Neutralophilic bacteria have developed several strategies to overcome the deleterious effects of acid stress. In particular, the amino acid-dependent systems are widespread, with their activities overlapping, covering a rather large pH range, from 6 to <2. Recent reports showed that an acid resistance (AR) system relying on the amino acid glutamine (AR2_Q), the most readily available amino acid in the free form, is operative in Escherichia coli, Lactobacillus reuteri, and some Brucella species. This system requires a glutaminase active at acidic pH and the antiporter GadC to import L-glutamine and export either glutamate (the glutamine deamination product) or GABA. The latter occurs when the deamination of glutamine to glutamate, via acid-glutaminase (YbaS/GlsA), is coupled to the decarboxylation of glutamate to GABA, via glutamate decarboxylase (GadB), a structural component of the glutamate-dependent AR (AR2) system, together with GadC. Taking into account that AR2_Q could be widespread in bacteria and that until now assays based on ammonium ion detection were typically employed, this work was undertaken with the aim to develop assays that allow a straightforward identification of the acid-glutaminase activity in permeabilized bacterial cells (qualitative assay) as well as a sensitive method (quantitative assay) to monitor in the pH range 2.5–4.0 the transport of the relevant amino acids in vivo.
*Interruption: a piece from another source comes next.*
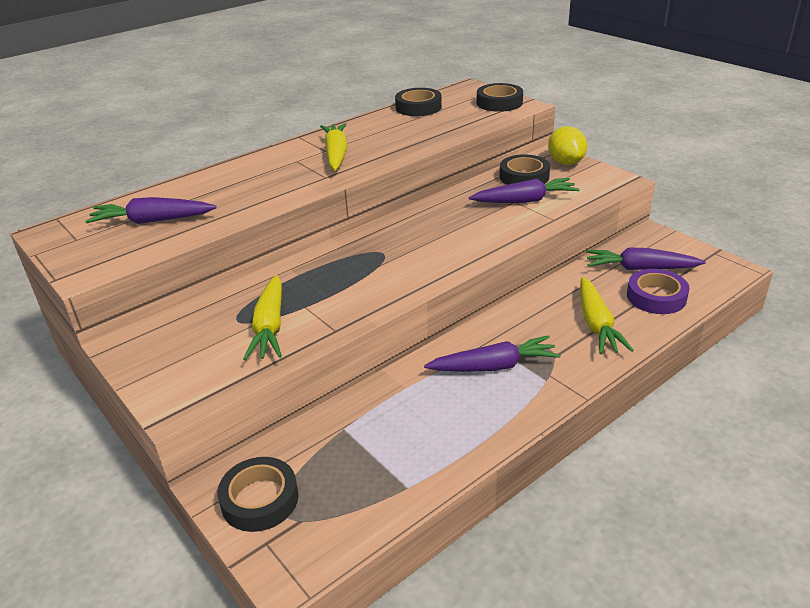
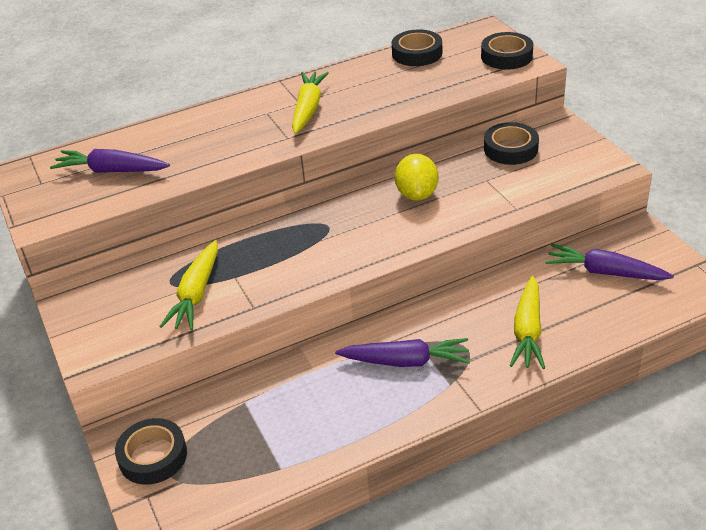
camera: 15 degrees right, 5 degrees up
(525, 200) = (497, 180): purple carrot -> none
(565, 162) = (564, 135): yellow lemon -> yellow lemon (417, 194)
(656, 297) = (605, 309): purple tape -> none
The qualitative assay is colorimetric, rapid and reliable and provides several additional information, such as co-occurrence of AR2 and AR2_Q in the same bacterial species and assessment of the growth conditions that support maximal expression of glutaminase at acidic pH. The quantitative assay is HPLC-based and allows to concomitantly measure the uptake of glutamine and the export of glutamate and/or GABA via GadC in vivo and depending on the external pH. Finally, an extensive bioinformatic genome analysis shows that the gene encoding the glutaminase involved in AR2_Q is often nearby or in operon arrangement with the genes coding for GadC and GadB. Overall, our results indicate that AR2_Q is likely to be of prominent importance in the AR of enteric bacteria and that it modulates the enzymatic as well as antiport activities depending on the imposed acidic stress.
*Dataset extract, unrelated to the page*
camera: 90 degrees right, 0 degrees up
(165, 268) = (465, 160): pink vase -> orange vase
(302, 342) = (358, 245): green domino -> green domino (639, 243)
嗜中性菌（Neutralophilic bacteria）已演化出多种策略以抵御酸胁迫（acid stress）带来的有害影响。其中，氨基酸依赖系统（amino acid-dependent systems）分布广泛，其活性存在重叠，可覆盖6至<2的宽泛pH区间。近期研究表明，一种依赖氨基酸谷氨酰胺（glutamine）的酸抗性（acid resistance, AR）系统（AR2_Q）——谷氨酰胺是游离形式下最易获取的氨基酸——在大肠杆菌（Escherichia coli）、罗伊氏乳杆菌（Lactobacillus reuteri）以及部分布鲁氏菌属（Brucella）物种中发挥作用。该系统需要在酸性pH下具有活性的谷氨酰胺酶（glutaminase），以及反向转运蛋白（antiporter）GadC来摄取L-谷氨酰胺，并输出谷氨酸（谷氨酰胺脱氨产物）或γ-氨基丁酸（γ-aminobutyric acid, GABA）。当通过酸性谷氨酰胺酶（acid-glutaminase，YbaS/GlsA）将谷氨酰胺脱氨为谷氨酸的过程，与通过谷氨酸脱羧酶（glutamate decarboxylase，GadB）——谷氨酸依赖型酸抗性（AR2）系统的结构组分，与GadC协同发挥作用——将谷氨酸脱羧为γ-氨基丁酸的过程偶联时，就会生成后者。鉴于AR2_Q可能广泛存在于细菌中，且此前通常采用基于铵离子检测的检测方案，本研究旨在开发可直接鉴定透化细菌细胞中酸性谷氨酰胺酶活性的定性检测法（qualitative assay），以及一种灵敏的定量检测法（quantitative assay），以在2.5–4.0的pH范围内体内监测相关氨基酸的转运情况。该定性检测法为比色法，具备快速、可靠的特点，还可提供多项额外信息，例如同一细菌物种中AR2与AR2_Q的共现情况，以及评估可在酸性pH下支持谷氨酰胺酶最大表达的培养条件。该定量检测法基于高效液相色谱（high performance liquid chromatography, HPLC），可在体内同步测定谷氨酰胺的摄取量，以及GadC介导的谷氨酸和/或γ-氨基丁酸的输出量，且该过程受外界pH影响。此外，大规模生物信息学基因组分析显示，编码AR2_Q相关谷氨酰胺酶的基因，通常与编码GadC和GadB的基因相邻，或与其处于同一操纵子（operon）结构中。综上，我们的研究结果表明，AR2_Q可能在肠杆菌（enteric bacteria）的酸抗性中发挥关键作用，且其可根据施加的酸胁迫调控酶活性及反向转运活性。